- The hearing is scheduled to begin at 10 a.m. Video feed here.
- 10:20 a.m.: Committee goes into executive session minutes after convening. No video or audio feed available.
- 11:15 a.m. The committee returns to open session, announces no decisions were made behind closed doors. Committee takes public vote, unanimously orders Texas Rangers public integrity unit to investigate. Chairman Morgan Meyer said any investigation should be non-political and in addition to, “not in lieu of,” any other reports the Rangers are required to produce or file.
The Texas House General Investigating Committee called a hearing for 10 a.m. today for “consideration and action on the possible investigation into the circumstances, events, and allegations in connection with a June 12, 2019 meeting between Members of the House and representatives of a Texas nonprofit corporation.”
That’s the official wording of it. Here’s what (allegedly) happened: Empower Texans CEO Michael Quinn Sullivan, House Speaker Dennis Bonnen, and Texas House Republican Caucus Chairman Dustin Burrows met in June, allegedly discussing House media credentials, legislative districts to target in upcoming elections, among other topics. Sullivan charged that Bonnen and Burrows engaged in a quid pro quo offer to exchange media credentials for his organization only attacking approved State Representatives in upcoming elections. Bonnen, who originally denied Sullivan’s account, emphasized during the recent legislative session that incumbents should not oppose fellow incumbents in the 2020 primary or general elections.

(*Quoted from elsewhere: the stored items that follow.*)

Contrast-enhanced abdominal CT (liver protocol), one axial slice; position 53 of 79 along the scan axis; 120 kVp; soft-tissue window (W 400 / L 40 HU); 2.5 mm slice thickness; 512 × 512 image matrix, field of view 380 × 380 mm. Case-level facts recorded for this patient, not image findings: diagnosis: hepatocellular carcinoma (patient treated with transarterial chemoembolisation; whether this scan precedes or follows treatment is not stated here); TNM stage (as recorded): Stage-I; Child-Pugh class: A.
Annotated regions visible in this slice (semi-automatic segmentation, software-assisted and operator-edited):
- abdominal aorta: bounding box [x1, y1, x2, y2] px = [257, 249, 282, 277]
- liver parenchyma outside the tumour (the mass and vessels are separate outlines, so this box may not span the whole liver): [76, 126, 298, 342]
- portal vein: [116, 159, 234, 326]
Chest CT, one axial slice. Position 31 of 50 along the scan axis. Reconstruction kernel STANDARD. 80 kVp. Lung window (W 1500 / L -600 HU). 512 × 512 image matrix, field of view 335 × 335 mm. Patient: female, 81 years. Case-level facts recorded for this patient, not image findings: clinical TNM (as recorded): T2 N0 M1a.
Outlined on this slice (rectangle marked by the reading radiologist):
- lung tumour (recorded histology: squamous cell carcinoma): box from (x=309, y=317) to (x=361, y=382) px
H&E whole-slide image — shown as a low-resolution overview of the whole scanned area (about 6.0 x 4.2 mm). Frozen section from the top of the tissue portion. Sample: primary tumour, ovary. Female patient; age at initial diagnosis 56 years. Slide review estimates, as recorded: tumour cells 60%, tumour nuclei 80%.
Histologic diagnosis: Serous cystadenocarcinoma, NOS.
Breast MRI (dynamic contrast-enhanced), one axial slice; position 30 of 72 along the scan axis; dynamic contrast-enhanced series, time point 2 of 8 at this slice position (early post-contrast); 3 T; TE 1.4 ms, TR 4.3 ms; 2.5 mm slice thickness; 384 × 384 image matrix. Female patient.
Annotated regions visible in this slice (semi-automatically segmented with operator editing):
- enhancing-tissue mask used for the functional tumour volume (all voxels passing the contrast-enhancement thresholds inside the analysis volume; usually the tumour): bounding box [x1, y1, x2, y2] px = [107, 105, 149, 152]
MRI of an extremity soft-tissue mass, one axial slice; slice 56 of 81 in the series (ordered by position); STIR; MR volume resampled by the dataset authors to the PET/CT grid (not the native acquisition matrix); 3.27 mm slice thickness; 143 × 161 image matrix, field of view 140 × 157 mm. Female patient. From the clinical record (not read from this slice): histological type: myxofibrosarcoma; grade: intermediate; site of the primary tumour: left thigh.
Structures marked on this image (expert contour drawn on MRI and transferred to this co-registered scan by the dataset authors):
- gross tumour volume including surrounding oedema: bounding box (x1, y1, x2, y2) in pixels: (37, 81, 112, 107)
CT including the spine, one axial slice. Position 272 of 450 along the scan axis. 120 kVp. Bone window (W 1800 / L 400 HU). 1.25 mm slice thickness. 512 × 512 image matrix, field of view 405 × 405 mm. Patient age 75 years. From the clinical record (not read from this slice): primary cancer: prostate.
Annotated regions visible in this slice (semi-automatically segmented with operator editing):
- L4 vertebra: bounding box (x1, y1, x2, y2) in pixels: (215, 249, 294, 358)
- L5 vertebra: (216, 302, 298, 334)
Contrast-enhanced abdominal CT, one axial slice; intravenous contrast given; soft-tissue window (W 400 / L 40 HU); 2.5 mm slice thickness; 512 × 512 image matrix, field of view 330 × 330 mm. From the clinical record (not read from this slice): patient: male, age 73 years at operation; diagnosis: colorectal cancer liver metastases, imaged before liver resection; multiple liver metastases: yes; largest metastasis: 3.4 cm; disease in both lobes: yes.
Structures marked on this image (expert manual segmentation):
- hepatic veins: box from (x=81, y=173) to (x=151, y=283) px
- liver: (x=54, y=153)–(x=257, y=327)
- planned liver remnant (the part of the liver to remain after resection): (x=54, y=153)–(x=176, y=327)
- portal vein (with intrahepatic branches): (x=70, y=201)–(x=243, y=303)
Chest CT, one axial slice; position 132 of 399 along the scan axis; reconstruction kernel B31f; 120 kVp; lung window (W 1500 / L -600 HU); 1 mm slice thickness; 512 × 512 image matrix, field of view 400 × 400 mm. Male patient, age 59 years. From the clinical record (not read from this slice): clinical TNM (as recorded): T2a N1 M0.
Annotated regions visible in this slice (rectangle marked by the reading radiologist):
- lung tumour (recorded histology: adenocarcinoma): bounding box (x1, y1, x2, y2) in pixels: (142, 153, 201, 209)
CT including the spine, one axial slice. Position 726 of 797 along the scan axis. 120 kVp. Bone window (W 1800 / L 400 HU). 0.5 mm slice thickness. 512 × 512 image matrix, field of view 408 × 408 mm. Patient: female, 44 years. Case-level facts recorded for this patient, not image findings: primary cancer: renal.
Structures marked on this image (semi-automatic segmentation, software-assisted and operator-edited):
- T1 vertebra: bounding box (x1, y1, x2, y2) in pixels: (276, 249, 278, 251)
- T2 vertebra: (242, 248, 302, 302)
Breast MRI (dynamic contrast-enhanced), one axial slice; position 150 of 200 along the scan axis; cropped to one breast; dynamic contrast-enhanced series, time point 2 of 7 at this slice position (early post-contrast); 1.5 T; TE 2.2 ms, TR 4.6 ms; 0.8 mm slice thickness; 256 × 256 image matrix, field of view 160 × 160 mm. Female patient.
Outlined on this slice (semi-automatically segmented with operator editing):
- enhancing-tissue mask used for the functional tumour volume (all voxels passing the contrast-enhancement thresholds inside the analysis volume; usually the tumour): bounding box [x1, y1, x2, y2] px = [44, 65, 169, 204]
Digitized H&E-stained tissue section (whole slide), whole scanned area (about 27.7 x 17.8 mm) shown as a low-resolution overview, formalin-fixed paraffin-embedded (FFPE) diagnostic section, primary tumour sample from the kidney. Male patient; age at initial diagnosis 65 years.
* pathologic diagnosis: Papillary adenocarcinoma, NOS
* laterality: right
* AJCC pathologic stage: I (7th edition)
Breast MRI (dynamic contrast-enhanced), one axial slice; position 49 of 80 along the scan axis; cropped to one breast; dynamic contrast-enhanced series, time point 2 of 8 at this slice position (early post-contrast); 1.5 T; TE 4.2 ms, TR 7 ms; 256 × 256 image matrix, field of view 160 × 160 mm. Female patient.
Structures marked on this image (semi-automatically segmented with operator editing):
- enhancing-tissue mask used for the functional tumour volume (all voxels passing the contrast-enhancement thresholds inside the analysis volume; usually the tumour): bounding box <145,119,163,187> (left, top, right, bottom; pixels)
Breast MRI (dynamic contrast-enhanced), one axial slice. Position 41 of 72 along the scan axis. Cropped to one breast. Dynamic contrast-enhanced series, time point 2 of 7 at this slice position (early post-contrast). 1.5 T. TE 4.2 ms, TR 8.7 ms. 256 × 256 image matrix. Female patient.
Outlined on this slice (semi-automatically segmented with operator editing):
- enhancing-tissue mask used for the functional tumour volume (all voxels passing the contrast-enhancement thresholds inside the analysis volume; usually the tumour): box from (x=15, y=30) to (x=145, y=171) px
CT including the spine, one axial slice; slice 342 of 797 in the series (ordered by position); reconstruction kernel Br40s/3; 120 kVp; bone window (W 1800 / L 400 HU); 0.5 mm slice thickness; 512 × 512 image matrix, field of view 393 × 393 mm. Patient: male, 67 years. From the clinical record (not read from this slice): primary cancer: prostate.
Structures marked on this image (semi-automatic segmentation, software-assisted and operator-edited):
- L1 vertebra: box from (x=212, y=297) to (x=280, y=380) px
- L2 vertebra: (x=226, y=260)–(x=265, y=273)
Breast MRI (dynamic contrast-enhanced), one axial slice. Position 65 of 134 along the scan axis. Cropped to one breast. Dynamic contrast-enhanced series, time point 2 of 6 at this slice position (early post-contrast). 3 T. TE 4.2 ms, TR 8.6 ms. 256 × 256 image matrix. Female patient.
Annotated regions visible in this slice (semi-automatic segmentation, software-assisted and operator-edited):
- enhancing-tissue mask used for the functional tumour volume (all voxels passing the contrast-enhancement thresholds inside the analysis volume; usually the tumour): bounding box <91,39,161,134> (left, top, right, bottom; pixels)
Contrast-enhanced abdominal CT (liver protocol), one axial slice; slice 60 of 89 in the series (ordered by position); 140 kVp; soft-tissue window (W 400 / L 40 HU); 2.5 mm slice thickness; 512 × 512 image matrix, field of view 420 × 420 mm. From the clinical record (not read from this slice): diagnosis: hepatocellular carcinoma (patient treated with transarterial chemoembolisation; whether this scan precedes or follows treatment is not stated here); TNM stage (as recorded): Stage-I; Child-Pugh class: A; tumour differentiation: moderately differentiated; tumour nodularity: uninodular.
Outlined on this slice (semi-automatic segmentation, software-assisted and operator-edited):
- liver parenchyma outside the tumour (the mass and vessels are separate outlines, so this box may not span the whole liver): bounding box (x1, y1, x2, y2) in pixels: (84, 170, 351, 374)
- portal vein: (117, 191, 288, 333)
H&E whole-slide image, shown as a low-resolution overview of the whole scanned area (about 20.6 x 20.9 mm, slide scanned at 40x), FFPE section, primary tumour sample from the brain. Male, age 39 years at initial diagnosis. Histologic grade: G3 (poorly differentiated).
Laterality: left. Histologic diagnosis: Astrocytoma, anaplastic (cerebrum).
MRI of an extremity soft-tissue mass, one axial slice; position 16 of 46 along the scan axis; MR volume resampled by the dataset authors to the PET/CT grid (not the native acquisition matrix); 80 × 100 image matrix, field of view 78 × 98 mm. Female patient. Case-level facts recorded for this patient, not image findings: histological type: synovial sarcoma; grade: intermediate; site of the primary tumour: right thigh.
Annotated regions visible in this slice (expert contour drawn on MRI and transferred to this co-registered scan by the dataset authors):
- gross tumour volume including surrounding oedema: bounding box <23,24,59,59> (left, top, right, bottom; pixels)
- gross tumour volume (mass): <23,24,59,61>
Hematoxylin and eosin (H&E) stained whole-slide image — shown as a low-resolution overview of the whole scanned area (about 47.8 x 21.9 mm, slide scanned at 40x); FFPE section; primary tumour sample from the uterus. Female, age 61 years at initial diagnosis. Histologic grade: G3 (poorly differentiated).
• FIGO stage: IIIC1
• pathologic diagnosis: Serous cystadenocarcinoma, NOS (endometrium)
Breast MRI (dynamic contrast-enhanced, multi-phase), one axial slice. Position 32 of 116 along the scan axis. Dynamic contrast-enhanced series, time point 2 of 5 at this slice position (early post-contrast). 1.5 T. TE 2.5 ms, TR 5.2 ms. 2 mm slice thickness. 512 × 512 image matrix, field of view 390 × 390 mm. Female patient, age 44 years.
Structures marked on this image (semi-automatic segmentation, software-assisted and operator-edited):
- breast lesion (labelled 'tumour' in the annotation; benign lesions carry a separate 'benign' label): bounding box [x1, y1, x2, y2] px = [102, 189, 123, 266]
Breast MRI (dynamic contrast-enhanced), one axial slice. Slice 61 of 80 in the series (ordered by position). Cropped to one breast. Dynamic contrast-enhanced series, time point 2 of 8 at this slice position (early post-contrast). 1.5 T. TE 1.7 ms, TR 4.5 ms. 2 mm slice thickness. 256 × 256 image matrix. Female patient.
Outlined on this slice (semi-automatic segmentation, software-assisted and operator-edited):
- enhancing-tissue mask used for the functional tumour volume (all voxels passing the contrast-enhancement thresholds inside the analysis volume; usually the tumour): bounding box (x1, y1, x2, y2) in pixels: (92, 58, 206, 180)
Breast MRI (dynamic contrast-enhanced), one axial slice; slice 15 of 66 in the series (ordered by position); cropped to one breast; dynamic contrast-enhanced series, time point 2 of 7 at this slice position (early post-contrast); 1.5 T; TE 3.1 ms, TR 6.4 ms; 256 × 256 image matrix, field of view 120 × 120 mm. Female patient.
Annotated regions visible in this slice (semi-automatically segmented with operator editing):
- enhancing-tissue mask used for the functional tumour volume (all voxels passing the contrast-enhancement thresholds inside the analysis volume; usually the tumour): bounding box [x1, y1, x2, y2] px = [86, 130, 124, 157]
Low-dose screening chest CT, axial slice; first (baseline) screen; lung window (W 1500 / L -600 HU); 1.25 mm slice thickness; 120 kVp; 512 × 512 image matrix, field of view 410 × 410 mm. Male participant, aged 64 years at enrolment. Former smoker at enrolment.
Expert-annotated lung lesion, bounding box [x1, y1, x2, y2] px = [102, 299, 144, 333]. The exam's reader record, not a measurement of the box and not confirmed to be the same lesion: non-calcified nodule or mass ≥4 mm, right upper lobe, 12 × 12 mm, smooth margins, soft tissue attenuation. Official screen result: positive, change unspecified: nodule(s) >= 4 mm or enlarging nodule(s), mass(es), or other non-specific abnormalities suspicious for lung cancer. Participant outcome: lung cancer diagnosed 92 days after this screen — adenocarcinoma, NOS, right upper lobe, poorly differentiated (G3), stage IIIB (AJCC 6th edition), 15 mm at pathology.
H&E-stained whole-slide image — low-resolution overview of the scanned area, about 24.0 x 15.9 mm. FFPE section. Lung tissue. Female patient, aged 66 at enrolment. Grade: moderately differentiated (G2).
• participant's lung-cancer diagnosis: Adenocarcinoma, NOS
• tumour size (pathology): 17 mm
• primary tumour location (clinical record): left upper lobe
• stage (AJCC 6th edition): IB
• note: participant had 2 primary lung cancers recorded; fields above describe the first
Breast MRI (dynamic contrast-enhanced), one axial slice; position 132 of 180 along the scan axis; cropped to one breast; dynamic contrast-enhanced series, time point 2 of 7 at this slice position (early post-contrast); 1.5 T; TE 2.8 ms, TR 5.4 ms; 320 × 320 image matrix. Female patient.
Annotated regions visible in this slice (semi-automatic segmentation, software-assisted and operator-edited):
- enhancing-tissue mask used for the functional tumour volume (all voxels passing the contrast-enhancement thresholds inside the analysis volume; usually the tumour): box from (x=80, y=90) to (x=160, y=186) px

Sullivan reported the details of this meeting in late July and Bonnen denied Sullivan’s account. Burrows remained silent. Sullivan, about three weeks ago, produced an audio recording of the meeting, which has since only been shared with certain individuals. Bonnen issued a very general apology to House members.
Meanwhile, the Texas Democratic Party filed a lawsuit against Sullivan, Bonnen, and Burrows alleging various campaign finance law violations: chiefly that the meeting comprised a de facto Political Action Committee, and that it occurred in the Texas Capitol where campaign meetings are disallowed. The lawsuit was filed in Travis County district court.
From the hip: It was speculated that the committee meeting would be short and mostly in closed-door executive session to grant immunity for the Speaker as lawsuits are filed, as well as to assert the House’s role in investigating (rather than the courts). That was exactly what happened, but with the addition of a call for the Texas Rangers to investigate and to submit a report. See our prior analysis here. Despite the simplicity of today’s meeting and the brevity of any public dialogue, several activists made their way to the committee room to observe, and with the requisite full court of media present.